[Data excerpts]
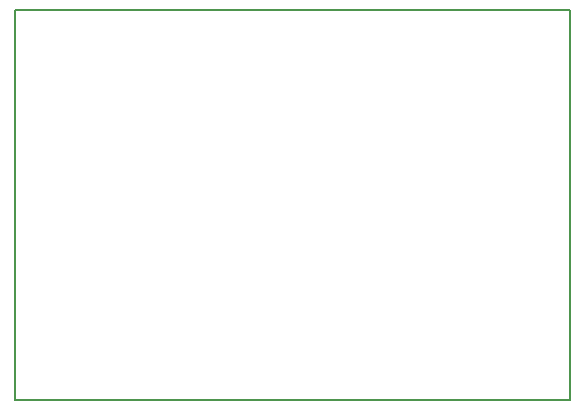
<source format=gbr>
G04 #@! TF.FileFunction,Profile,NP*
%FSLAX46Y46*%
G04 Gerber Fmt 4.6, Leading zero omitted, Abs format (unit mm)*
G04 Created by KiCad (PCBNEW 4.0.1-stable) date 2016 January 25, Monday 17:02:22*
%MOMM*%
G01*
G04 APERTURE LIST*
%ADD10C,0.100000*%
%ADD11C,0.150000*%
G04 APERTURE END LIST*
D10*
D11*
X125095000Y-123190000D02*
X172085000Y-123190000D01*
X125095000Y-90170000D02*
X172085000Y-90170000D01*
X125095000Y-90170000D02*
X125095000Y-123190000D01*
X172085000Y-90170000D02*
X172085000Y-123190000D01*
M02*

</source>
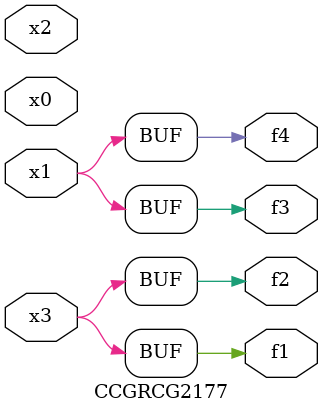
<source format=v>
module CCGRCG2177(
	input x0, x1, x2, x3,
	output f1, f2, f3, f4
);
	assign f1 = x3;
	assign f2 = x3;
	assign f3 = x1;
	assign f4 = x1;
endmodule

</source>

§ WHAT NEEDS TO BE DONE
Go through the records. Copy each line where "format" appears.

§ EXPECTED ANSWER
<source format=gbr>
G04 Gerber Fmt 4.6, Leading zero omitted, Abs format (unit mm)*
<source format=v>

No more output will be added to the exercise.